In their longitudinal study they examined the influence of mentoring during specialist training and found that, indeed, having a mentor and receiving psychosocial support from a mentor during this time was related to higher career success both in objective measures such as such as academic advancements and subjective measures, as well as career satisfaction. Receiving career support from a mentor on the other hand was related to subjective and objective career success, but not to career satisfaction. With regards to gender, about  60% of men but only about 41% of women reported having a mentor during their specialist training. The authors argue that these issues could and should be resolved by formal mentoring programs. Interestingly, however, their study indicates that gender of the mentor might not be as relevant. Women and men in their study did not differ with regards to the preferred gender of their mentor.

Why Medical Students Choose Surgery – And Why They Don’t

In order to understand why women do or do not go into surgery, it is important to understand what motivates medical students to go into surgery in general. A questionnaire study by Glynn and Kerin from 2010 looked at just that.

Overall, about 20% of respondents said that they would like a career in surgery. Interestingly, this was true regardless of gender. However, when asked about whether it was likely for them to actually end up in surgery, the number dropped to 13% and was significantly higher for men than women. The most important factors that influenced planning to go into surgery were employment, career opportunities and intellectual challenge. Moreover, prestige was an important factor for those who could see themselves becoming surgeons. Medical students who highly valued their lifestyle during training, on the other hand, were less likely to indicate an interest in a future career in surgery.

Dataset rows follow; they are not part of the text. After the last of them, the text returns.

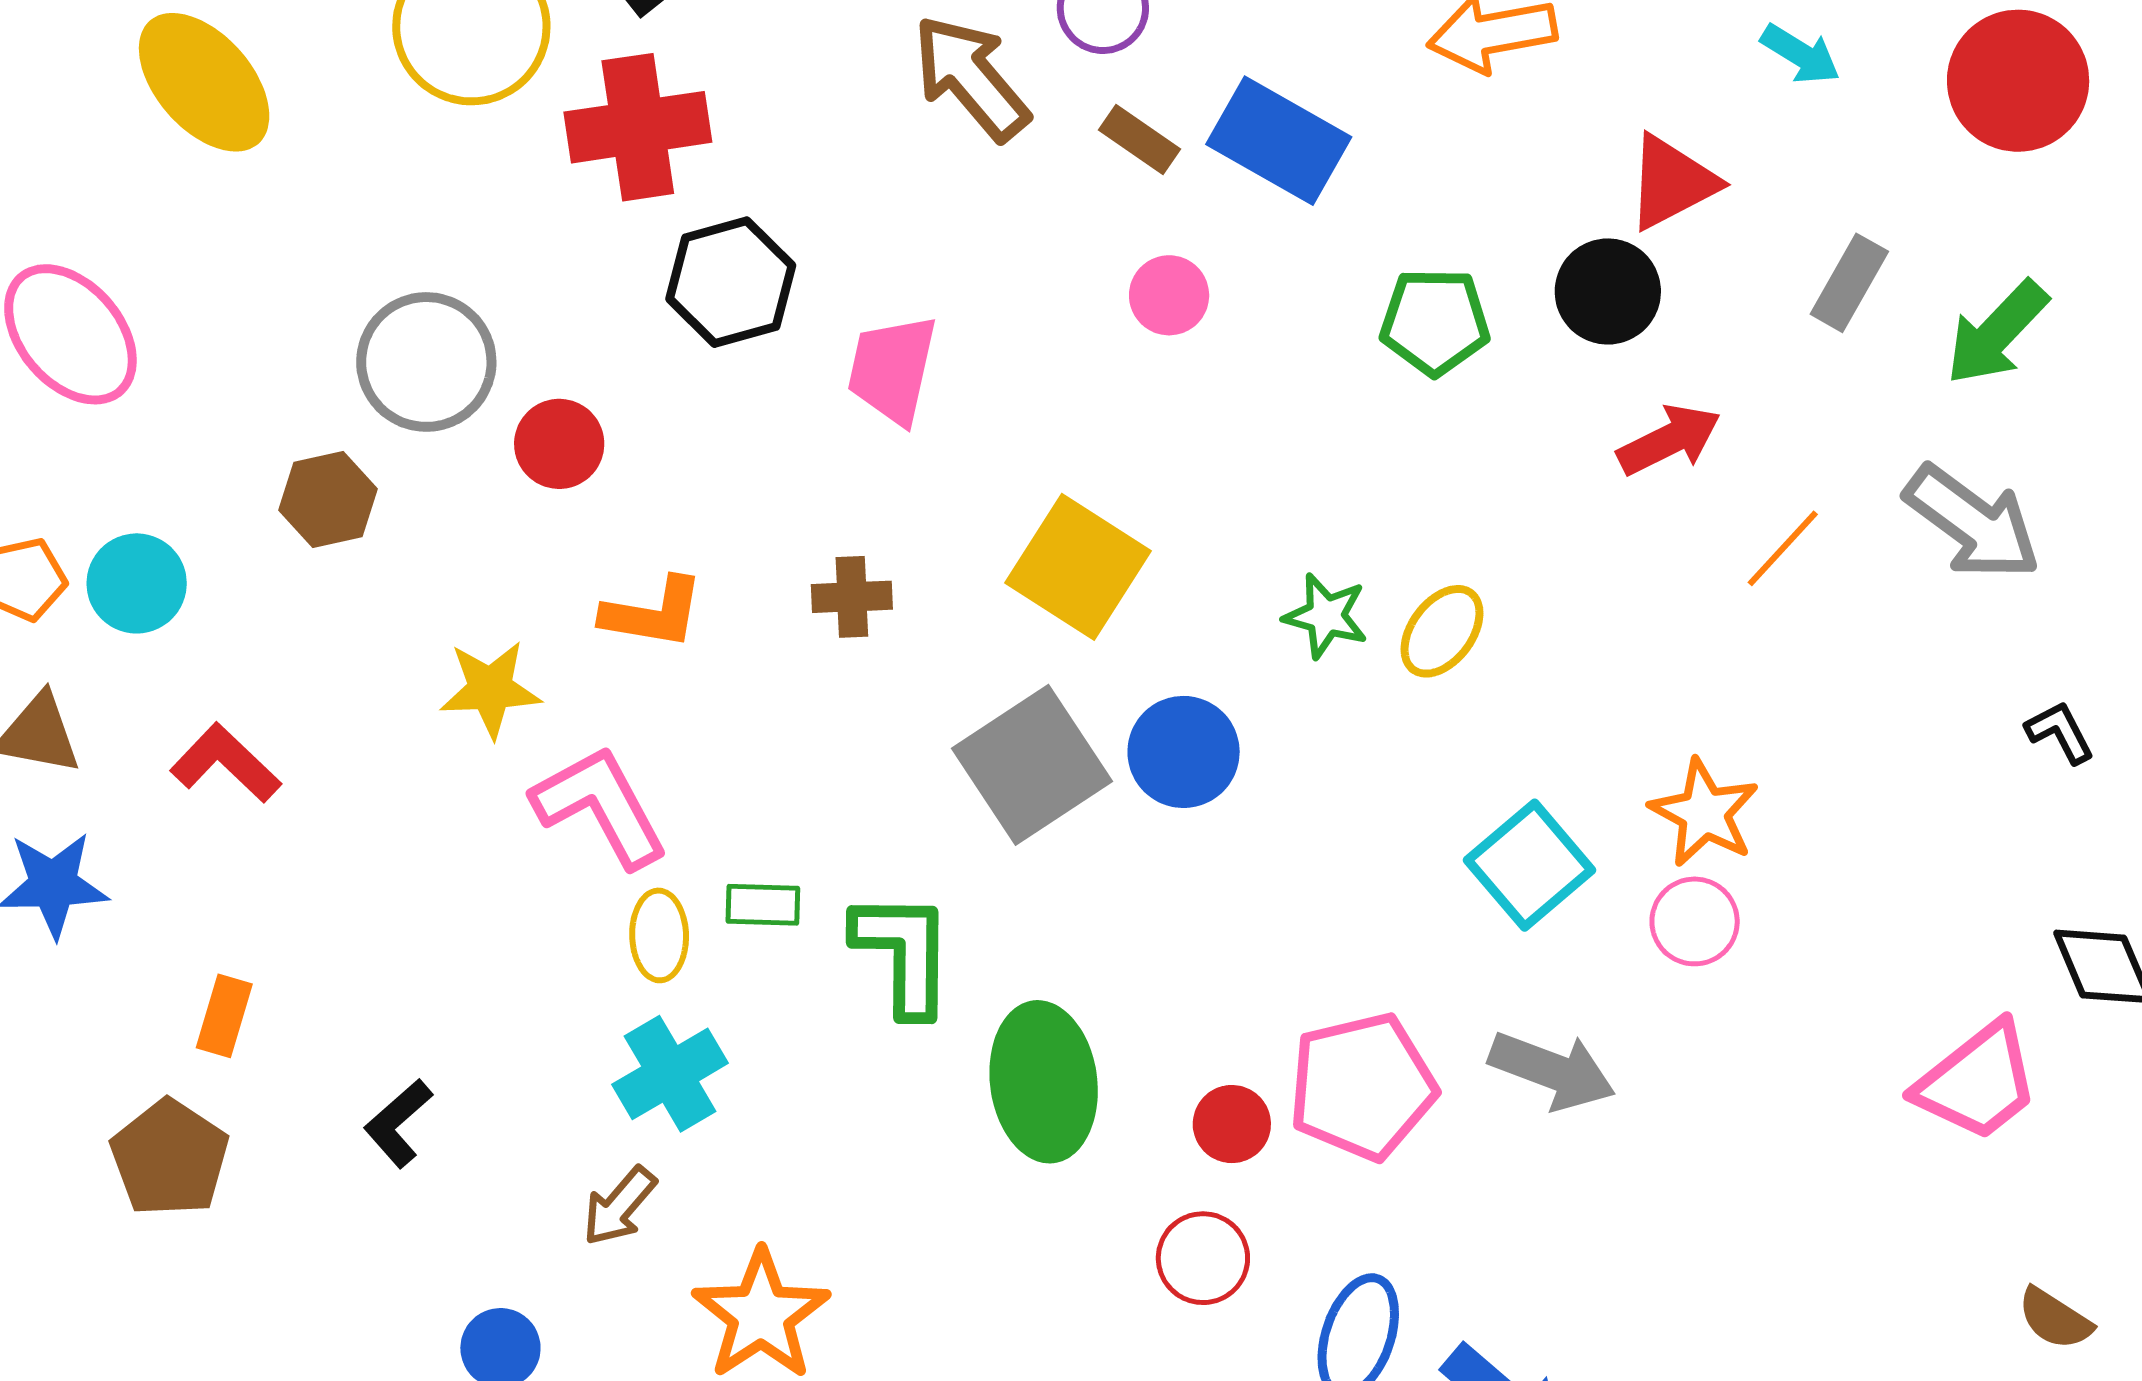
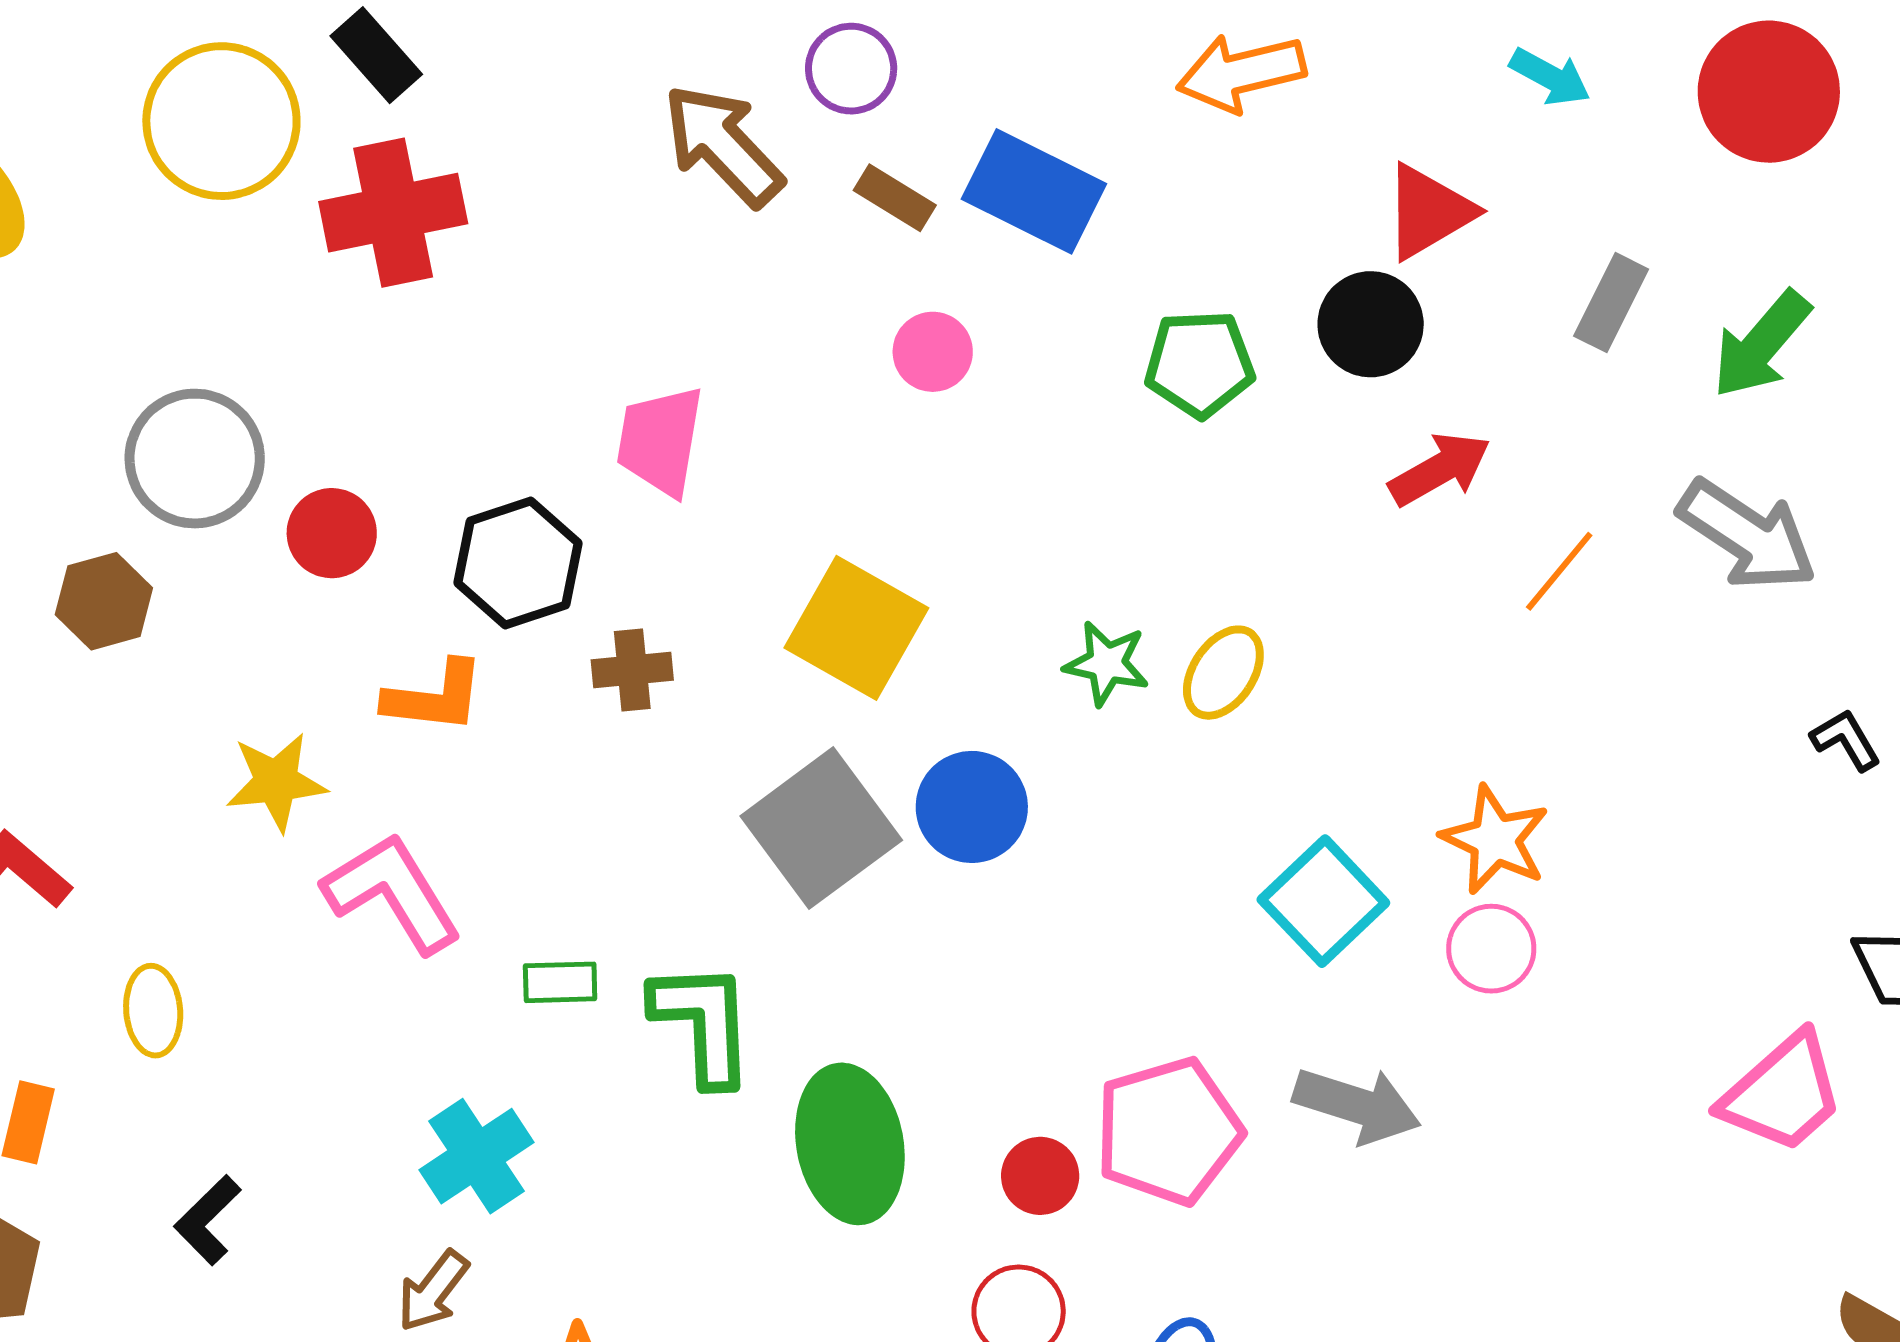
black hexagon: (731, 282) -> (518, 563), moved
yellow ellipse: (659, 935) -> (153, 1011), moved

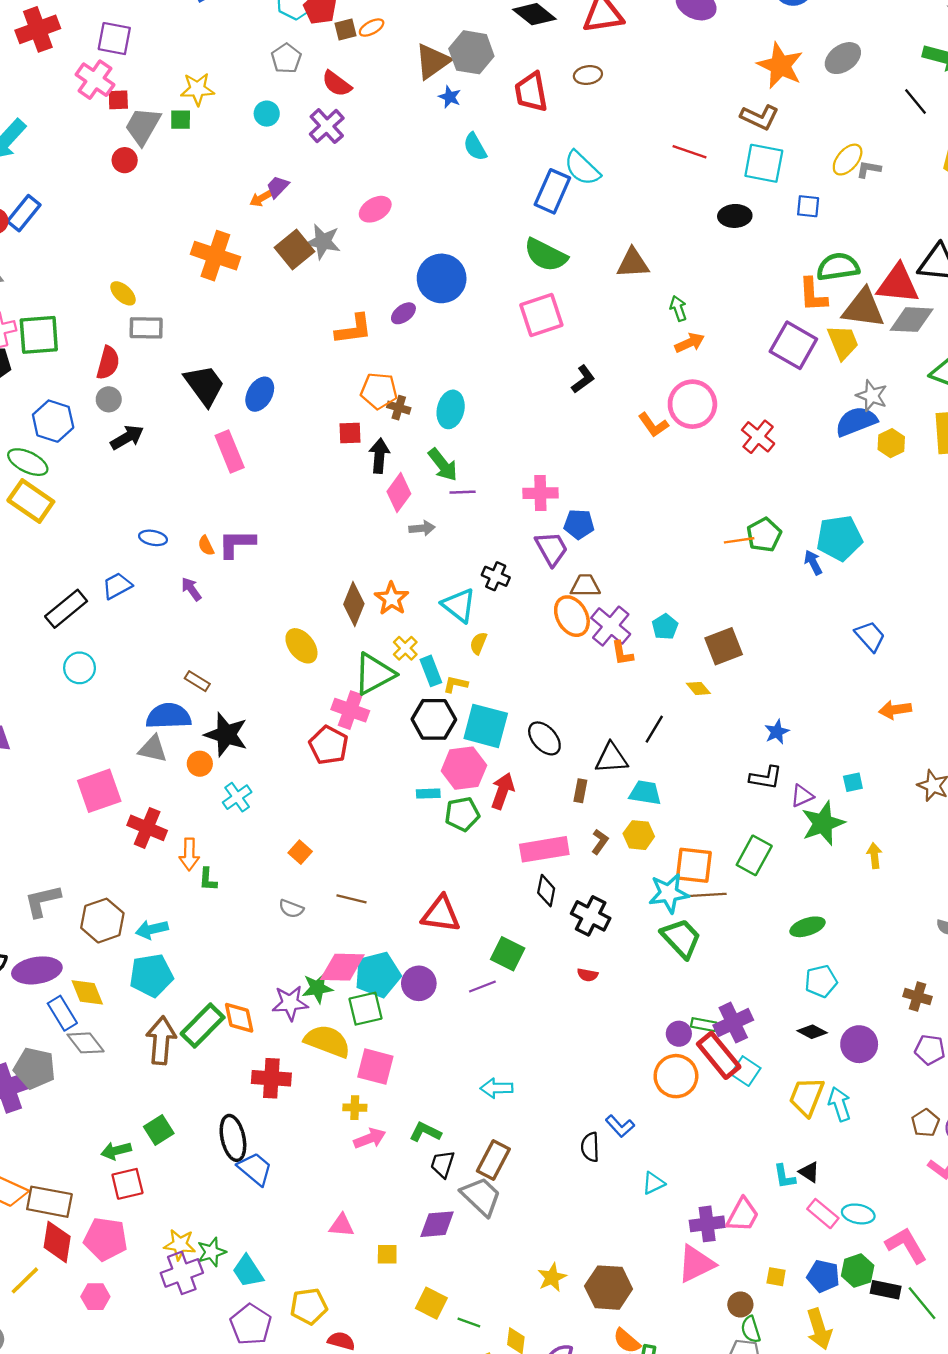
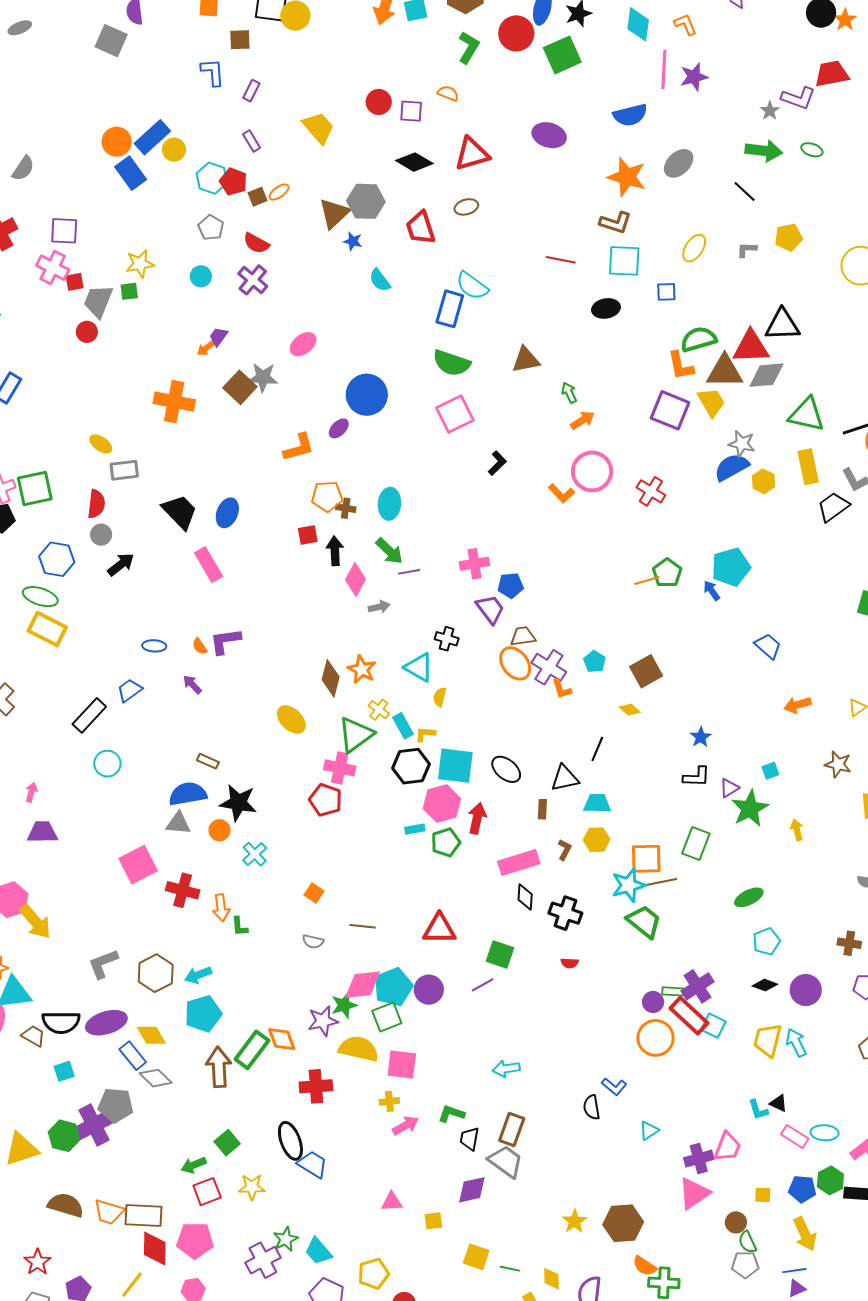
gray L-shape: (869, 169) -> (747, 250), moved
yellow star: (180, 1245) -> (252, 1187), moved

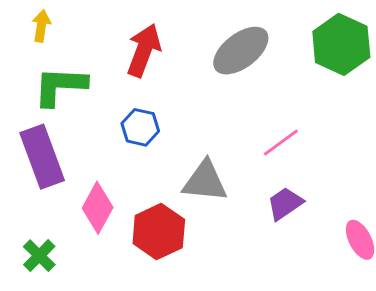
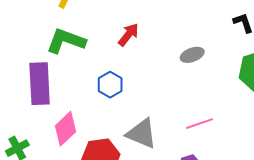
red arrow: (144, 50) -> (128, 35), size x0.7
gray ellipse: (241, 51) -> (192, 55), size x0.6

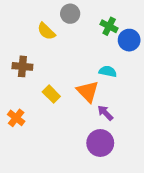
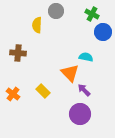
green cross: (109, 26) -> (92, 14), moved
yellow semicircle: (46, 31) -> (37, 25), turned 49
yellow rectangle: (51, 94) -> (43, 91), moved

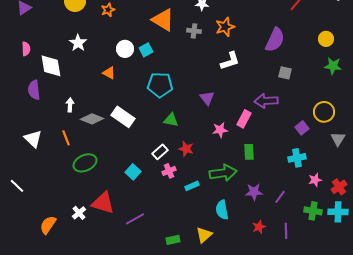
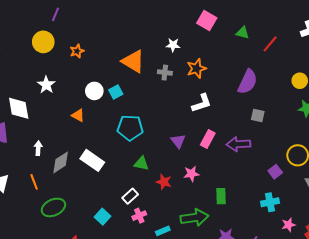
gray diamond: (92, 119) -> (61, 162), turned -55
pink rectangle: (244, 119) -> (208, 139), moved
red star: (186, 149) -> (164, 182), moved

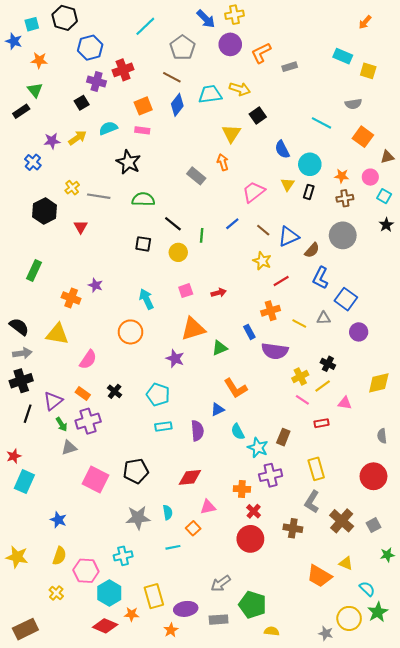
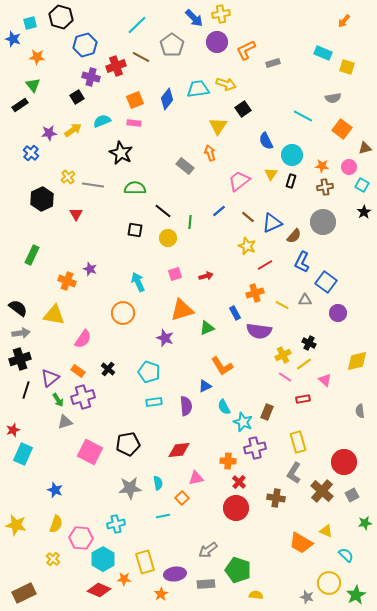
brown line: (172, 77) -> (141, 57), moved
pink triangle: (345, 403) -> (325, 380), turned 32
red circle: (373, 476) -> (344, 462), moved
green star: (378, 612) -> (356, 595), moved

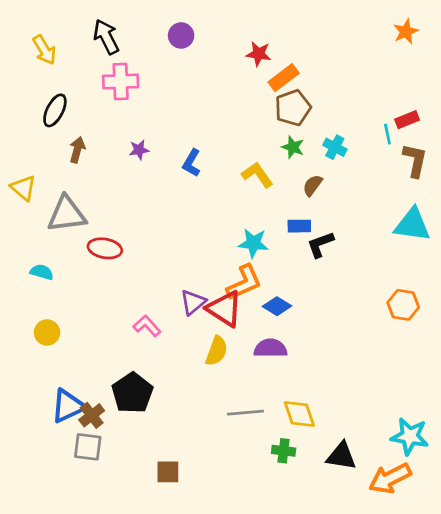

But what about women in particular? Well, the authors found that on-call schedules, patient relationships and lifestyle after training were more important for female compared to male medical students. Also, for medical students with medical family backgrounds gender mattered more than for those who did not come from medical families. This is interesting, as it points to the fact that family members might not only work as positive role models who show what is possible, but can rather also strengthen existing gender stereotypes in medicine.